En ce mois de juillet 1978, la famille Krasnansky vient de quitter l'Union soviétique de Brejnev. Originaires de Riga, en Lettonie, les Krasnansky passent par Vienne en espérant se rendre à Chicago. Il y a là les parents, Samuil et Emma Borisovna ; Karl, le fils aîné, marié à Rosa et père de deux garçons de 7 et 5 ans ; Alec, le cadet, âgé de 26 ans et marié avec Polina.
Chicago, les Krasnansky souhaitent s'y rendre car une cousine germaine originaire de Vilnius s'y est installée deux ans plus tôt. Bien vite, la piste américaine tombe à l'eau. Puisque Israël ne les tente pas, pourquoi ne pas aller au Canada? Avant cela, il leur faut faire une longue escale à Rome. La Ville éternelle va plutôt être pour eux la ville provisoire.
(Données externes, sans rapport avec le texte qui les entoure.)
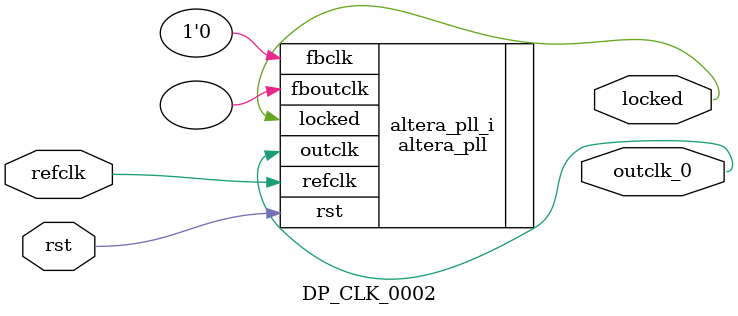
<source format=v>
`timescale 1ns/10ps
module  DP_CLK_0002(

	// interface 'refclk'
	input wire refclk,

	// interface 'reset'
	input wire rst,

	// interface 'outclk0'
	output wire outclk_0,

	// interface 'locked'
	output wire locked
);

	altera_pll #(
		.fractional_vco_multiplier("false"),
		.reference_clock_frequency("50.0 MHz"),
		.operation_mode("direct"),
		.number_of_clocks(1),
		.output_clock_frequency0("25.000000 MHz"),
		.phase_shift0("0 ps"),
		.duty_cycle0(50),
		.output_clock_frequency1("0 MHz"),
		.phase_shift1("0 ps"),
		.duty_cycle1(50),
		.output_clock_frequency2("0 MHz"),
		.phase_shift2("0 ps"),
		.duty_cycle2(50),
		.output_clock_frequency3("0 MHz"),
		.phase_shift3("0 ps"),
		.duty_cycle3(50),
		.output_clock_frequency4("0 MHz"),
		.phase_shift4("0 ps"),
		.duty_cycle4(50),
		.output_clock_frequency5("0 MHz"),
		.phase_shift5("0 ps"),
		.duty_cycle5(50),
		.output_clock_frequency6("0 MHz"),
		.phase_shift6("0 ps"),
		.duty_cycle6(50),
		.output_clock_frequency7("0 MHz"),
		.phase_shift7("0 ps"),
		.duty_cycle7(50),
		.output_clock_frequency8("0 MHz"),
		.phase_shift8("0 ps"),
		.duty_cycle8(50),
		.output_clock_frequency9("0 MHz"),
		.phase_shift9("0 ps"),
		.duty_cycle9(50),
		.output_clock_frequency10("0 MHz"),
		.phase_shift10("0 ps"),
		.duty_cycle10(50),
		.output_clock_frequency11("0 MHz"),
		.phase_shift11("0 ps"),
		.duty_cycle11(50),
		.output_clock_frequency12("0 MHz"),
		.phase_shift12("0 ps"),
		.duty_cycle12(50),
		.output_clock_frequency13("0 MHz"),
		.phase_shift13("0 ps"),
		.duty_cycle13(50),
		.output_clock_frequency14("0 MHz"),
		.phase_shift14("0 ps"),
		.duty_cycle14(50),
		.output_clock_frequency15("0 MHz"),
		.phase_shift15("0 ps"),
		.duty_cycle15(50),
		.output_clock_frequency16("0 MHz"),
		.phase_shift16("0 ps"),
		.duty_cycle16(50),
		.output_clock_frequency17("0 MHz"),
		.phase_shift17("0 ps"),
		.duty_cycle17(50),
		.pll_type("General"),
		.pll_subtype("General")
	) altera_pll_i (
		.rst	(rst),
		.outclk	({outclk_0}),
		.locked	(locked),
		.fboutclk	( ),
		.fbclk	(1'b0),
		.refclk	(refclk)
	);
endmodule


</source>
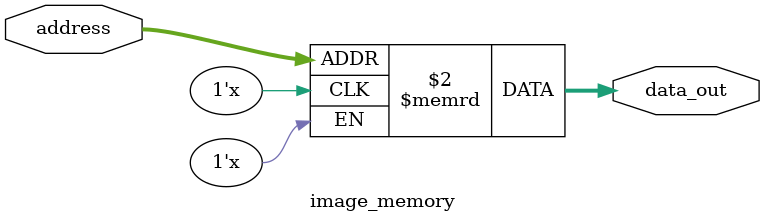
<source format=v>
module image_memory (
    input wire [15:0] address,
    output reg [31:0] data_out
);
    (* ram_init_file = "image_7.mif" *) reg signed [31:0] memory [0:783];  // 32-bit values

    always @(*) begin
        data_out = memory[address];
    end
endmodule
</source>
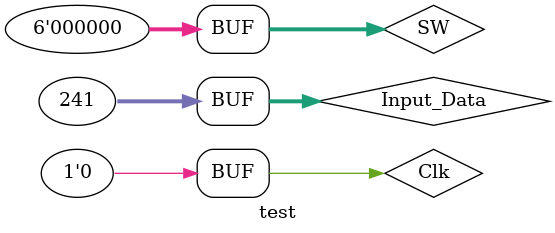
<source format=v>
`timescale 1ns / 1ps


module test;

	// Inputs
	reg [5:0] SW;
	reg Clk;
	reg [32:1] Input_Data;

	// Outputs
	wire [32:1] Output_Data;
	wire [2:0] which;
	wire [7:0] led;
	wire shine;

	// Instantiate the Unit Under Test (UUT)
	top uut (
		.SW(SW), 
		.Clk(Clk), 
		.Input_Data(Input_Data), 
		.Output_Data(Output_Data), 
		.which(which), 
		.led(led), 
		.shine(shine)
	);

	initial begin
		// Initialize Inputs
		SW = 0;
		Clk = 0;
		Input_Data = 0;

		// Wait 100 ns for global reset to finish
		#10;
      	Clk=0;SW[0] = 1;#50;Clk=1;SW[0] = 0;#50;
			
		Clk=1;Input_Data = 32'h0000_0000;#50;
      Clk=1;SW[1] = 1;#50;Clk=0;SW[1] = 0;#50;
		
		Input_Data = 32'hffff_ffff;
		Clk=1;SW[2] = 1;#50;Clk=0;SW[2] =0;#50;
		Clk=1;SW[3] = 1;#50;Clk=0;SW[3] =0;#50;
		
		Clk=1;Input_Data = 32'h004a_0f01;#50;
		Clk=1;SW[1] = 1;#50;Clk=0;SW[1] = 0;#50;
		
		Input_Data = 32'h0000_00f1;
		Clk=1;SW[2] = 1;#50;Clk=0;SW[2] =0;#50;
		Clk=1;SW[3] = 1;#50;Clk=0;SW[3] =0;#50;
		
		Clk=1;SW[4] = 1;#50;Clk=0;SW[4] =0;#50;
		
		Clk=1;#1;Clk=0;#1;
		Clk=1;#1;Clk=0;#1;
		Clk=1;#1;Clk=0;#1;
		Clk=1;#1;Clk=0;#1;Clk=1;#1;Clk=0;#1;
		Clk=1;#1;Clk=0;#1;Clk=1;#1;Clk=0;#1;
		Clk=1;#1;Clk=0;#1;Clk=1;#1;Clk=0;#1;Clk=1;#1;Clk=0;#1;Clk=1;#1;Clk=0;#1;
		Clk=1;#1;Clk=0;#1;Clk=1;#1;Clk=0;#1;Clk=1;#1;Clk=0;#1;Clk=1;#1;Clk=0;#1;
		Clk=1;#1;Clk=0;#1;Clk=1;#1;Clk=0;#1;Clk=1;#1;Clk=0;#1;Clk=1;#1;Clk=0;#1;
		Clk=1;#1;Clk=0;#1;Clk=1;#1;Clk=0;#1;Clk=1;#1;Clk=0;#1;Clk=1;#1;Clk=0;#1;
		Clk=1;#1;Clk=0;#1;Clk=1;#1;Clk=0;#1;Clk=1;#1;Clk=0;#1;Clk=1;#1;Clk=0;#1;
		Clk=1;#1;Clk=0;#1;Clk=1;#1;Clk=0;#1;Clk=1;#1;Clk=0;#1;Clk=1;#1;Clk=0;#1;
		Clk=1;#1;Clk=0;#1;Clk=1;#1;Clk=0;#1;Clk=1;#1;Clk=0;#1;Clk=1;#1;Clk=0;#1;
		Clk=1;#1;Clk=0;#1;Clk=1;#1;Clk=0;#1;Clk=1;#1;Clk=0;#1;Clk=1;#1;Clk=0;#1;
		Clk=1;#1;Clk=0;#1;Clk=1;#1;Clk=0;#1;Clk=1;#1;Clk=0;#1;Clk=1;#1;Clk=0;#1;
		Clk=1;#1;Clk=0;#1;Clk=1;#1;Clk=0;#1;Clk=1;#1;Clk=0;#1;Clk=1;#1;Clk=0;#1;
		Clk=1;#1;Clk=0;#1;Clk=1;#1;Clk=0;#1;Clk=1;#1;Clk=0;#1;Clk=1;#1;Clk=0;#1;
		Clk=1;#1;Clk=0;#1;Clk=1;#1;Clk=0;#1;Clk=1;#1;Clk=0;#1;Clk=1;#1;Clk=0;#1;
		Clk=1;#1;Clk=0;#1;Clk=1;#1;Clk=0;#1;Clk=1;#1;Clk=0;#1;Clk=1;#1;Clk=0;#1;
		Clk=1;#1;Clk=0;#1;Clk=1;#1;Clk=0;#1;Clk=1;#1;Clk=0;#1;Clk=1;#1;Clk=0;#1;
		Clk=1;#1;Clk=0;#1;Clk=1;#1;Clk=0;#1;Clk=1;#1;Clk=0;#1;Clk=1;#1;Clk=0;#1;
		Clk=1;#1;Clk=0;#1;Clk=1;#1;Clk=0;#1;Clk=1;#1;Clk=0;#1;Clk=1;#1;Clk=0;#1;
		Clk=1;#1;Clk=0;#1;Clk=1;#1;Clk=0;#1;Clk=1;#1;Clk=0;#1;Clk=1;#1;Clk=0;#1;
		Clk=1;#1;Clk=0;#1;Clk=1;#1;Clk=0;#1;Clk=1;#1;Clk=0;#1;Clk=1;#1;Clk=0;#1;
		Clk=1;#1;Clk=0;#1;Clk=1;#1;Clk=0;#1;Clk=1;#1;Clk=0;#1;Clk=1;#1;Clk=0;#1;
		Clk=1;#1;Clk=0;#1;Clk=1;#1;Clk=0;#1;Clk=1;#1;Clk=0;#1;Clk=1;#1;Clk=0;#1;
		Clk=1;#1;Clk=0;#1;Clk=1;#1;Clk=0;#1;Clk=1;#1;Clk=0;#1;Clk=1;#1;Clk=0;#1;

	end
      
endmodule


</source>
Où ils sont d'abord logés à l'hôtel par une organisation communautaire juive. Le lecteur apprend peu à peu à mieux les connaître. Né en 1913, Samuil a un jour rattrapé "le chapeau de Molotov qui s'était envolé sous l'effet d'une bourrasque" et a été décoré de l'ordre de l'Etoile rouge et de l'ordre de la Guerre patriotique. Convaincu qu'un foyer ne doit avoir qu'une tête, il sait parfaitement avoir épousé une "créature simple".
Très séducteur et pragmatique, Alec n'est jamais insensible au charme féminin et se montre plein de ressources. Avec Polina, ils partagent bientôt à Rome un deux pièces avec un homme de Kichinev qui s'est rebaptisé Luigi... Remarqué avec Natasha et autres histoires (Christian Bourgois, 2005, repris en 10/18), épatant recueil de nouvelles, David Bezmozgis est lui aussi natif de Riga en Lettonie. Il vit à Toronto, où sa famille a émigré comme de nombreuses familles juives soviétiques. Publié et soutenu par le New Yorker, l'écrivain signe ici un premier roman parfaitement dosé. Bezmozgis a tout pour lui. De l'humour, un sens du récit et du portrait, une manière très habile de jouer avec les contrastes et de parler de l'exil.